Lab Seminar - Biases of using aggregate data to infer individual voting preferences


Corey Lang, Associate Professor of Department of Environmental and Natural Resources Economics, University of Rhode Island, presented his research on voting for conservation. Voting is one of the main determinants of public good provision (Fischel 2001) and an important source of data for examining revealed preferences for environmental goods. Dating back to at least Deacon and Shapiro (1975), economists have often used aggregated voting data matched with aggregate census socioeconomic data to estimate demand for various environmental goods (e.g., Kahn and Matsusaka 1997, Kotchen and Powers 2006, Banzhaf et al. 2010, Holian and Kahn 2015, Burkhardt and Chan 2017).

The purpose of this paper is to assess the extent and causes of bias when using aggregate data to understand individual determinants of voting decisions.  Corey and his coauthor proceed on two fronts to understand the bias of aggregate voting data. First, they develop a Monte Carlo simulation analysis that matches the salient structure of individual voting decisions and aggregated precinct records and compare regression results using individual and aggregate data. Second, they collect two datasets related to voting on a statewide environmental referendum in Rhode Island called the Green Economy Bonds (GEB).
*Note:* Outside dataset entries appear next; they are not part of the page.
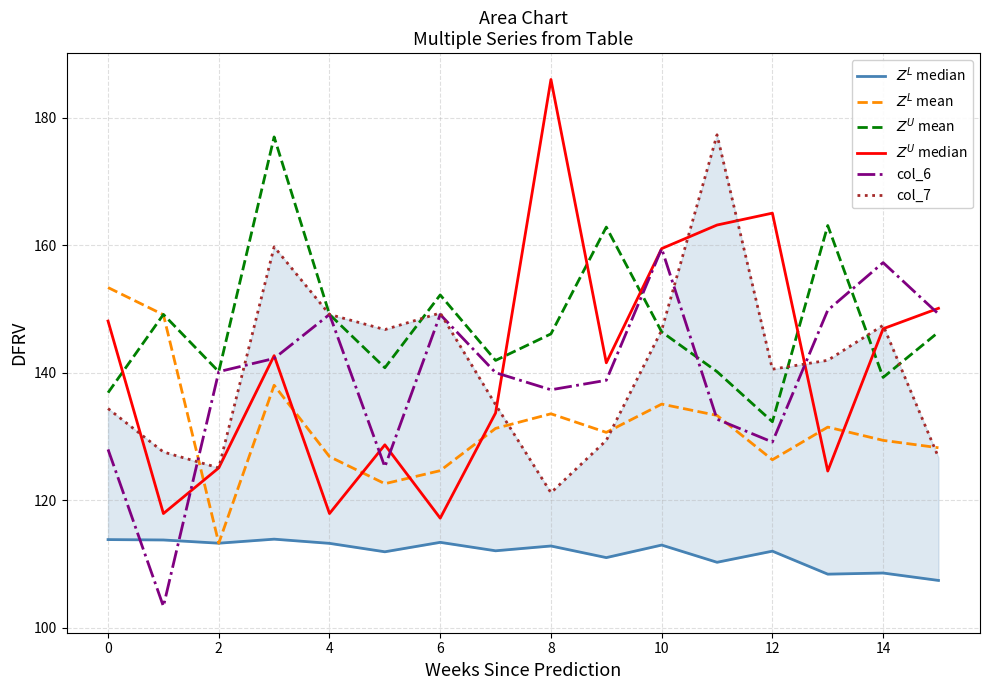

What is the label of the 14th point from the right?

2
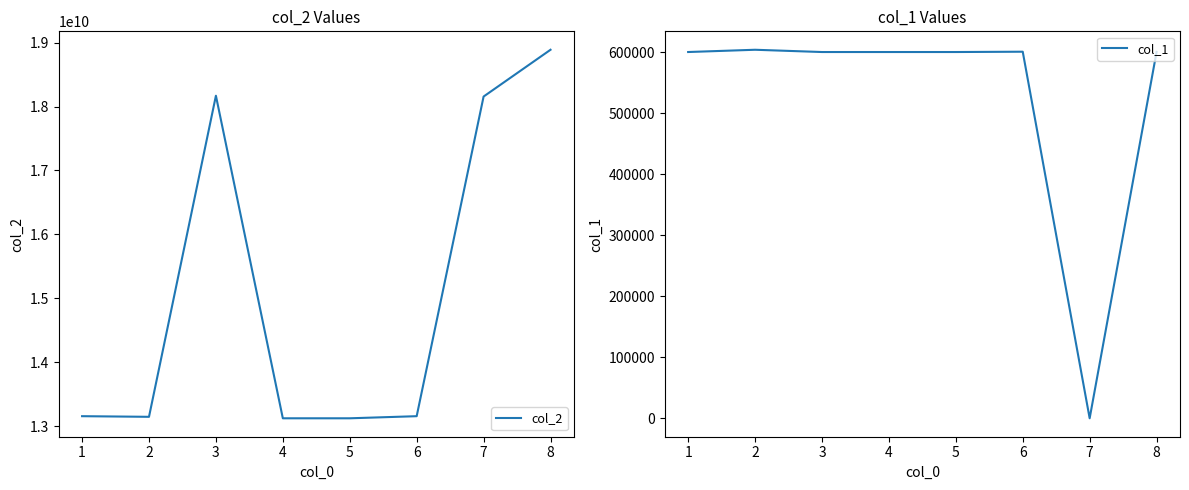

Reading right to left, what are all the values shown in this chart?

col_2: 18888888888	18156932659	13155545454	13122554445	13122553336	18169696969	13145678911	13155525444
col_1: 600232	1	600518	600001	600001	600001	603712	600012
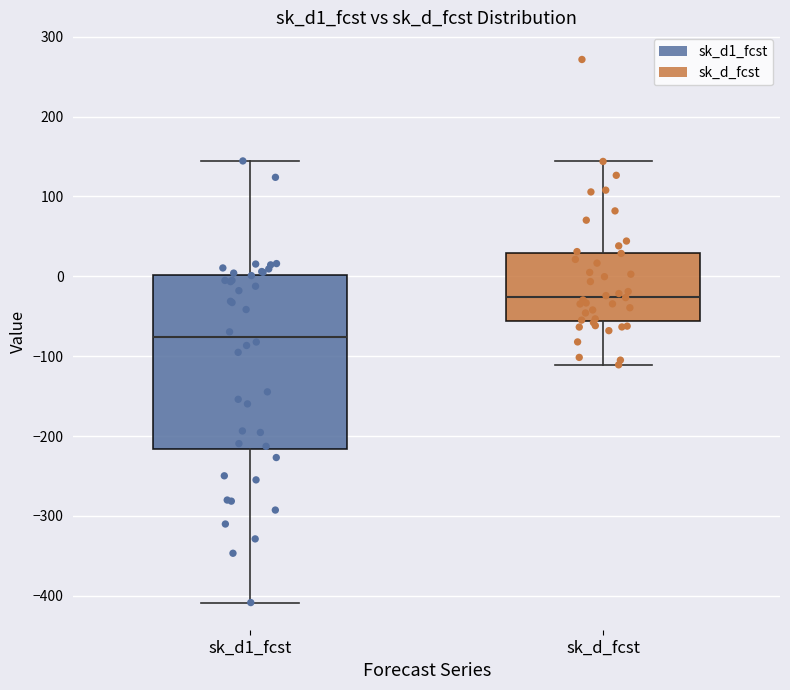

Reading left to right, transcribe this box plot: for each box, give where its median line is, the range the box spans, and where its two whiskers end, as read against the y-axis. The values are not printed on the chart, so give them approximately, as read against the axis.

sk_d1_fcst: median -80, box -220 to 0, whiskers -410 to 140
sk_d_fcst: median -30, box -60 to 30, whiskers -110 to 140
From basic summary statistics, they find support for conditions leading to the two sources of bias.  The paper estimates identical models of voting preferences for GEB using the aggregate data and the individual exit poll data, regressing GEB vote on presidential vote and a large set of socioeconomic characteristics (age, income, race, etc.). The paper finds strong differences between the two models. In additional specifications, Corey and the coauthor are able to demonstrate the presence of spatial omitted variables and the biasing effect of a mismeasured voting population. However, no adjustment can mitigate the bias of the aggregate model. The conclusion of this paper is that aggregate data cannot infer unbiased individual voting preferences, and should be used only with this caveat.